Let's break down the implementation and explain each part:
import jax.numpy as jnp
from jax import grad
from sklearn.base import BaseEstimator, ClassifierMixin
from sklearn.utils.validation import check_X_y
class LogisticClassifier(BaseEstimator, ClassifierMixin):
def __init__(self, lr=0.01, epochs=1000, lmbd=0.01, tolerance=1e-5):
self.param = None # weights
self.bias = None # bias
self.lr = lr # learning rate
self.epochs = epochs # number of epochs
self.losses = [] # list of losses
self.lmbd = lmbd # regularization parameter
self.tolerance = tolerance # convergence tolerance
def get_params(self, deep=True):
return {'lr': self.lr, 'epochs': self.epochs, 'lmbd': self.lmbd}
def set_params(self, **params):
if 'lr' in params:
self.lr = params['lr']
if 'epochs' in params:
self.epochs = params['epochs']
if 'lmbd' in params:
self.lmbd = params['lmbd']
return self
The `get_params` and `set_params` methods are required for compatibility with scikit-learn's model selection tools. They allow hyperparameter tuning using techniques like `GridSearchCV`.
def sigmoid(self, X):
return 1 / (1 + jnp.exp(-X))
def _loss(self, param, bias, X, y):
# same as before
def fit(self, X, y):
# same as before
def predict(self, X):
X = jnp.array(X)
return self.sigmoid(X @ self.param + self.bias) >= 0.5
Using the Custom Estimator
Now that we have implemented our custom logistic regression estimator, we can use it just like any other scikit-learn estimator. Here's an example using the Titanic dataset:
import pandas as pd
from sklearn.model_selection import train_test_split
from sklearn.metrics import classification_report
df = pd.read_csv('/kaggle/input/titanic/train.csv')

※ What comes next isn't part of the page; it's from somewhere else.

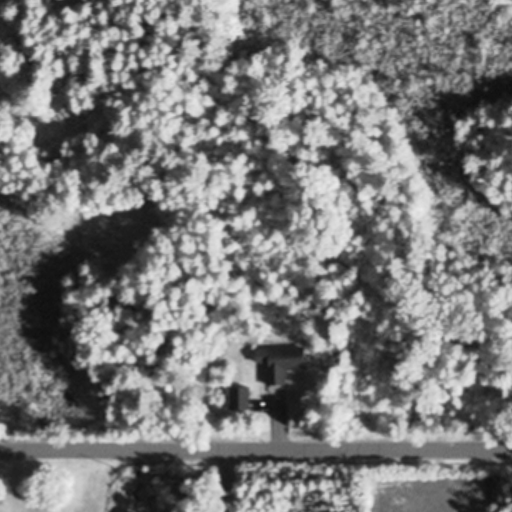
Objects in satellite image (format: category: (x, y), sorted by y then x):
building: (286, 362)
building: (242, 396)
road: (256, 448)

X = df.drop(columns=['Survived', 'PassengerId'])
y = df['Survived']
X_train, X_test, y_train, y_test = train_test_split(X, y, test_size=0.1, random_state=42)
# Transforming features
X_train = pipeline.fit_transform(X_train, y_train)
param_grid = {
'lr': [5e-3, 5e-2, 5e-1],
'epochs': [300, 400, 500]
}
model = LogisticClassifier()
grid_search = GridSearchCV(model, param_grid, cv=5, scoring='accuracy', error_score='raise', n_jobs=-1)

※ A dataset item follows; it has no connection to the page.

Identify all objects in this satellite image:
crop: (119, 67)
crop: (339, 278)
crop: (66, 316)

grid_search.fit(X_train, y_train)
print(grid_search.best_params_)
# Print the classification report
print(classification_report(y_test, y_pred))

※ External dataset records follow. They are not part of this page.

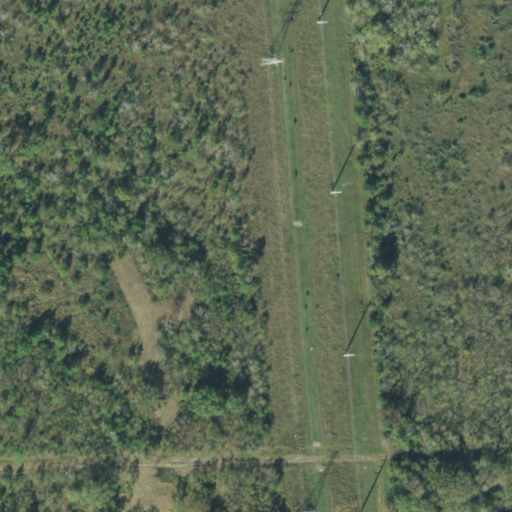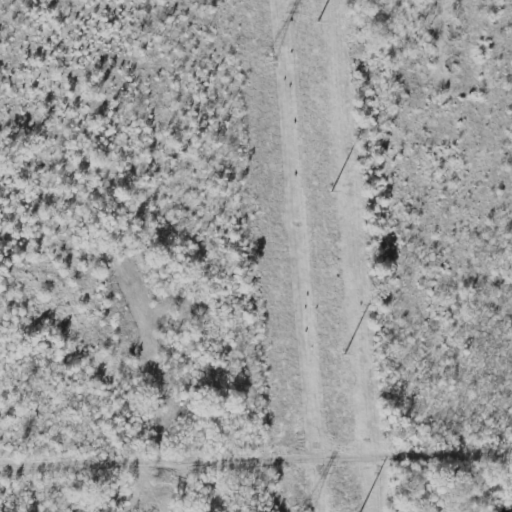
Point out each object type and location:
power tower: (267, 62)
road: (255, 452)
road: (272, 482)
power tower: (305, 510)
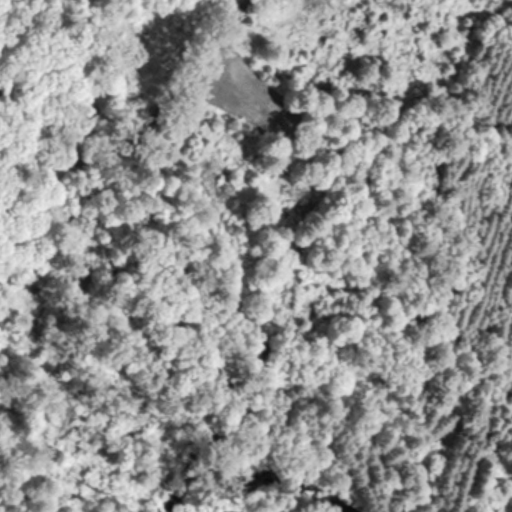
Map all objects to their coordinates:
river: (238, 470)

This custom implementation achieves comparable performance to scikit-learn's built-in logistic regression:
precision recall f1-score support
0 0.88 0.78 0.82 54
1 0.71 0.83 0.77 36
accuracy 0.80 90
macro avg 0.79 0.81 0.80 90
weighted avg 0.81 0.80 0.80 90
Conclusion
In this blog post, we've explored how to create a custom logistic regression estimator using scikit-learn's base classes and JAX for optimization. This approach allows us to leverage the power of automatic differentiation and JIT compilation while still benefiting from scikit-learn's ecosystem of tools for model selection, evaluation, and preprocessing.
Custom estimators open up a world of possibilities for implementing novel algorithms, optimizing performance, and experimenting with different techniques. By following the scikit-learn API, we ensure that our custom estimators can seamlessly integrate with existing workflows and take advantage of the rich ecosystem of tools and utilities that scikit-learn provides.
Whether you're implementing a cutting-edge algorithm or fine-tuning an existing one for your specific use case, custom estimators in scikit-learn provide the flexibility and power you need to push the boundaries of your machine learning projects.